Posted 17 July 2012 - 09:05 AM
I think the "everything ends" thing is a bit of an illusion really. Most of the endings were in fact periods where one form of rule or civilisation was slowly supplanted by another. In the few cases of massive civilisational crash, like the indiginous depopulation of the Americas, they were quickly supplanted by Europeans. Short of a massive plague of death I don't see a sudden collapse of modernity as being very likely, and even in that situation humanity is far more educated than it was then, and so the survivors would be far more likely to be able to maintain a vestige of civilisation and quickly re-reach old heights - perhaps within a few generations.
I do think the "too big to fail" argument holds a lot of weight too. In the past internal/external pressures were the main cause of civilisational collapse, but in those days (right up until the collapse of the USSR) we had many different isolated civilisations, whereas to a large extent we now live in one huge globe-spanning civilisation. Sure there are political differences, but the economic system is more or less global and each state relies on global stability for its own success. It's got to the point where states which are practicing self-destructive tendencies are in fact "targetted" by the rest of the global community for intervention/regime change/correction and this is largely seen as being acceptable behaviour.

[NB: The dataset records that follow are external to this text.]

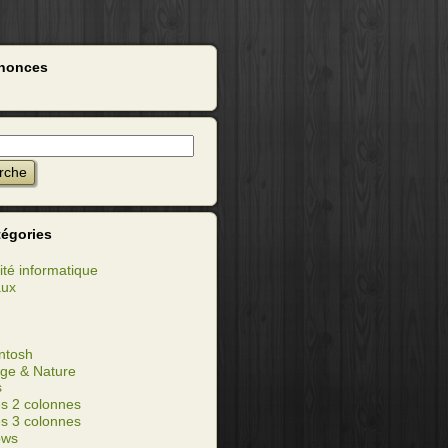
nonces
tégories
ité informatique
aux
ntosh
ge & Nature
s
s 2 colonnes
s 3 colonnes
ows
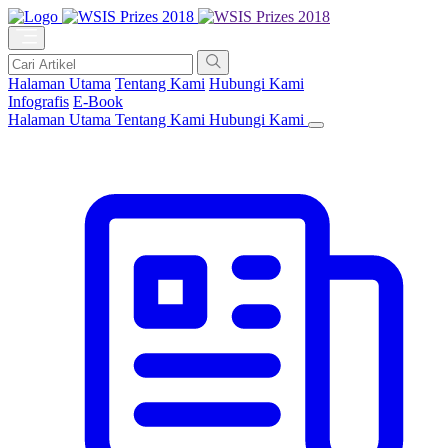
Halaman Utama
Tentang Kami
Hubungi Kami
Infografis
E-Book
Halaman Utama
Tentang Kami
Hubungi Kami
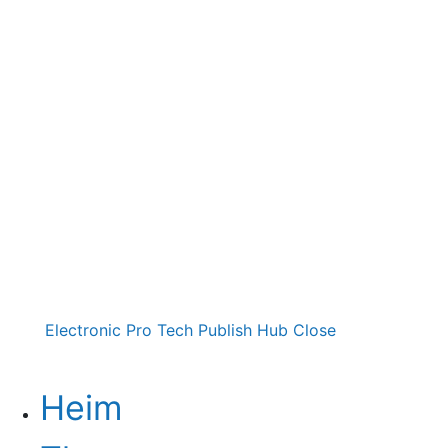
Electronic Pro Tech Publish Hub
Close
Heim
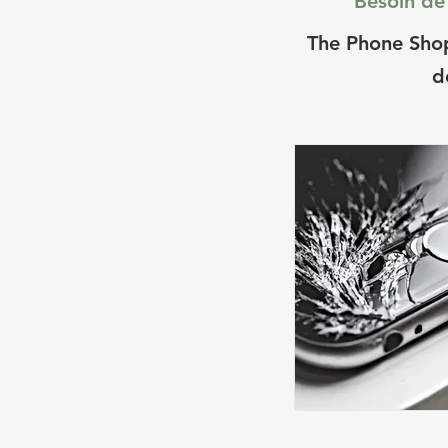
Besoin de 
The Phone Shop
d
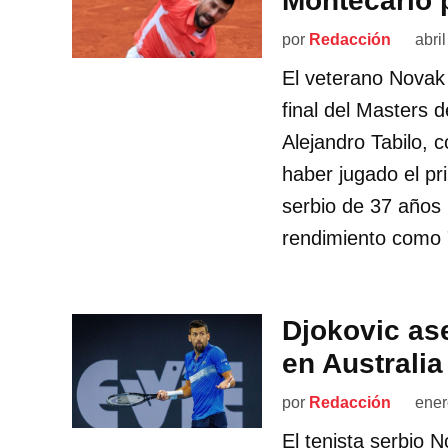
Montecarlo 
por
Redacción
abri
El veterano Novak 
final del Masters d
Alejandro Tabilo, 
haber jugado el pri
serbio de 37 años 
rendimiento como 
Djokovic as
en Australia
por
Redacción
ener
El tenista serbio 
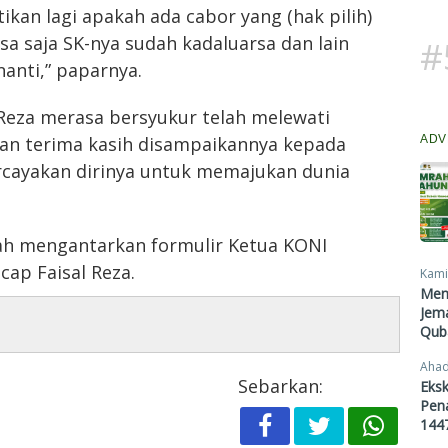
stikan lagi apakah ada cabor yang (hak pilih)
isa saja SK-nya sudah kadaluarsa dan lain
#
 nanti,” paparnya.
Reza merasa bersyukur telah melewati
ADV
pan terima kasih disampaikannya kepada
cayakan dirinya untuk memajukan dunia
telah mengantarkan formulir Ketua KONI
cap Faisal Reza.
Kami
Men
Jema
Qub
Ahad
Sebarkan:
Eksk
Pen
1447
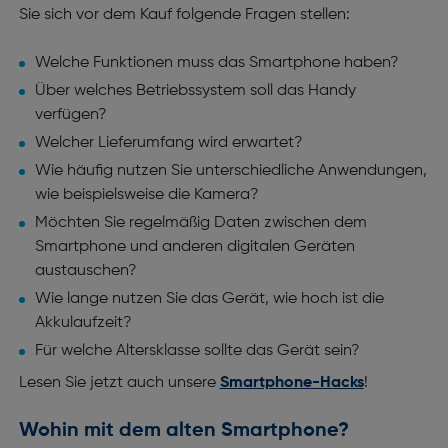
Sie sich vor dem Kauf folgende Fragen stellen:
Welche Funktionen muss das Smartphone haben?
Über welches Betriebssystem soll das Handy
verfügen?
Welcher Lieferumfang wird erwartet?
Wie häufig nutzen Sie unterschiedliche Anwendungen,
wie beispielsweise die Kamera?
Möchten Sie regelmäßig Daten zwischen dem
Smartphone und anderen digitalen Geräten
austauschen?
Wie lange nutzen Sie das Gerät, wie hoch ist die
Akkulaufzeit?
Für welche Altersklasse sollte das Gerät sein?
Lesen Sie jetzt auch unsere
Smartphone-Hacks
!
Wohin mit dem alten Smartphone?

Although Erikson talks about natural causes (such as a plague killing people) as a possible cause of a civilisational collapse, I think it's far more likely that economic reasons would be at the heart of it. Shortage of resources and slowly changing attitudes towards internationalism have meant that people no longer consider the future of their own country as paramount above that of others. Wars over oil, food-even water are the most likely causes of civilisational collapse, and even then it would be localised.
A common end-of-the-world scenario is that the West/developed nations, seeing the depletion of resources as a direct threat, grow ever more tyrannical in their control, leading to an end of our value system and therefore a decent into the kind of self-destructive system that killed the central american civs (in SE's essay) admittedly with less brain smashing. In the UK if you work in the Houses of Parliament you have to sign a disclaimer saying you won't try to overthrow parliamentary democracy (no, really). The basic principle is that you will, whatever your views, try and implement your plans through the current infrastructure, rather than smash the state. I think that short of a global catastrophe of epic proportions, the changes that come to our civilisation will be creeping not sudden, and will be viewed in terms of slowly changing and accepted attitudes rather than a massive doomsday.
To underline all of that rambling nonsense, the main difference between all of the civs we're digging up and the one we're trying to bury is that the one we have now has no serious external enemies, a system where power is based on mutual recognition and an economic system that demands stability and mutual support. Even the prospect of war is unlikely for the first time- not because we're less aggressive than before, just because there are few advantages to it.